Few topics are more pastorally sensitive than divorce. Discover what Jesus and Paul teach about divorce, what exceptions exist, and how the church should respond with both truth and grace.

📖 Key Scriptures

Matthew 19:4-9, 1 Corinthians 7:15, Malachi 2:16

A Question Jesus Was Asked

The Pharisees came to Jesus with a test question: "Is it lawful to divorce one's wife for any cause?" (Matthew 19:3). This was a live debate among Jewish teachers of the day. Jesus' answer went behind the controversy to the beginning.

God's Original Design

Jesus' response to the divorce question was to redirect attention to creation: "Have you not read that he who created them from the beginning made them male and female, and said, 'Therefore a man shall leave his father and his mother and hold fast to his wife, and the two shall become one flesh'?" (Matthew 19:4-5).

God's original design was a permanent, exclusive, one-flesh union. "What therefore God has joined together, let not man separate." (Matthew 19:6). Divorce is a departure from God's design — a concession to human hardness of heart (Matthew 19:8), not a feature of God's original intention.

The Exceptions

Jesus' teaching on divorce includes what is often called the "exception clause":

And I say to you: whoever divorces his wife, except for sexual immorality, and marries another, commits adultery. — Matthew 19:9

Sexual immorality (porneia) — the persistent, unrepentant breaking of the sexual covenant — is the exception Jesus permits for divorce.

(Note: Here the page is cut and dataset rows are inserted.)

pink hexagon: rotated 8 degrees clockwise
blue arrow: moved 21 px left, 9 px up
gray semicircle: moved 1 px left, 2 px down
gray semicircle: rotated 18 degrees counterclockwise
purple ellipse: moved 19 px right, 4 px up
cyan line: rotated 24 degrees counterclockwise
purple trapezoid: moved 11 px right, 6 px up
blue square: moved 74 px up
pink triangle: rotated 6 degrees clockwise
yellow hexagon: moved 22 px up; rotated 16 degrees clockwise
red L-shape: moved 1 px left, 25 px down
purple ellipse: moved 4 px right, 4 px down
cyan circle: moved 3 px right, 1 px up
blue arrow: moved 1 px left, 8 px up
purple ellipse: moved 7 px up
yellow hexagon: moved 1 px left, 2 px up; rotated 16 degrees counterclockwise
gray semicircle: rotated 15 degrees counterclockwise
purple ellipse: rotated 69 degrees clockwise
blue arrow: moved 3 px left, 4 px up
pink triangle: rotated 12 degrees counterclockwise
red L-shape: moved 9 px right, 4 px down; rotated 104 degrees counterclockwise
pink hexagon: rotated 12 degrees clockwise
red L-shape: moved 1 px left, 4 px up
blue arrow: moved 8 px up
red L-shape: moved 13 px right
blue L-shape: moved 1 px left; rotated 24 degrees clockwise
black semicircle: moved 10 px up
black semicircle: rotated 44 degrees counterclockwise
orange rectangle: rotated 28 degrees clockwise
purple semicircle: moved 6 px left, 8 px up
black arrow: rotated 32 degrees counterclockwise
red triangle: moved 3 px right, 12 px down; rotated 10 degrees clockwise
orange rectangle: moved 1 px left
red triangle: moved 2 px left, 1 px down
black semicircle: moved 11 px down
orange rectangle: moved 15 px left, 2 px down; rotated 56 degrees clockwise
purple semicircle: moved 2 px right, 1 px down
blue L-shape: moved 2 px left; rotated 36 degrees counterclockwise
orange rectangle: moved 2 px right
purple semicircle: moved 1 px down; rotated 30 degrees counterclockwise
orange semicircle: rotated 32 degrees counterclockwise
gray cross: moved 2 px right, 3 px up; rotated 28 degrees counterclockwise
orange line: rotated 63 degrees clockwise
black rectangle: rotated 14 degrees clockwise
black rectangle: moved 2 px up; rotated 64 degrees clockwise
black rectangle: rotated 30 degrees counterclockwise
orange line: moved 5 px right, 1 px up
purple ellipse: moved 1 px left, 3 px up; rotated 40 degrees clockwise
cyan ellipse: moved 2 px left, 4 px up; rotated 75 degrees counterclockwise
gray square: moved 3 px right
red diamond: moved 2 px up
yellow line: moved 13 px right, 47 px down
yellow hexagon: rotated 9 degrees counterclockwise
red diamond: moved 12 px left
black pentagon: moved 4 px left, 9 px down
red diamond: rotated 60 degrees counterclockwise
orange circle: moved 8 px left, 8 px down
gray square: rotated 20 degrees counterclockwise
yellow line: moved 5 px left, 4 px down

Paul adds a second ground in 1 Corinthians 7:15: if an unbelieving spouse abandons a believing spouse, the believer is "not enslaved" — the marriage bond may be considered broken by the desertion.

Divorce Is Never Required

It is important to note that even where divorce is permitted, it is never required. Forgiveness, reconciliation, and the restoration of the marriage is always the higher path where possible. The exception permits divorce in cases of sexual immorality — it does not command it.

Remarriage

Whether divorced people may remarry is a question on which sincere Christians hold different positions. The stricter view holds that remarriage is only permissible after the death of a spouse. The more common evangelical view holds that remarriage is permissible where a divorce was for biblical grounds (sexual immorality or abandonment).

Grace for the Divorced

Whatever the biblical conclusions on divorce, the church must hold them with pastoral grace. Many people come to faith carrying the weight of failed marriages. The God who forgives all sin offers complete grace and a fresh start to every person — including those whose marriages have ended.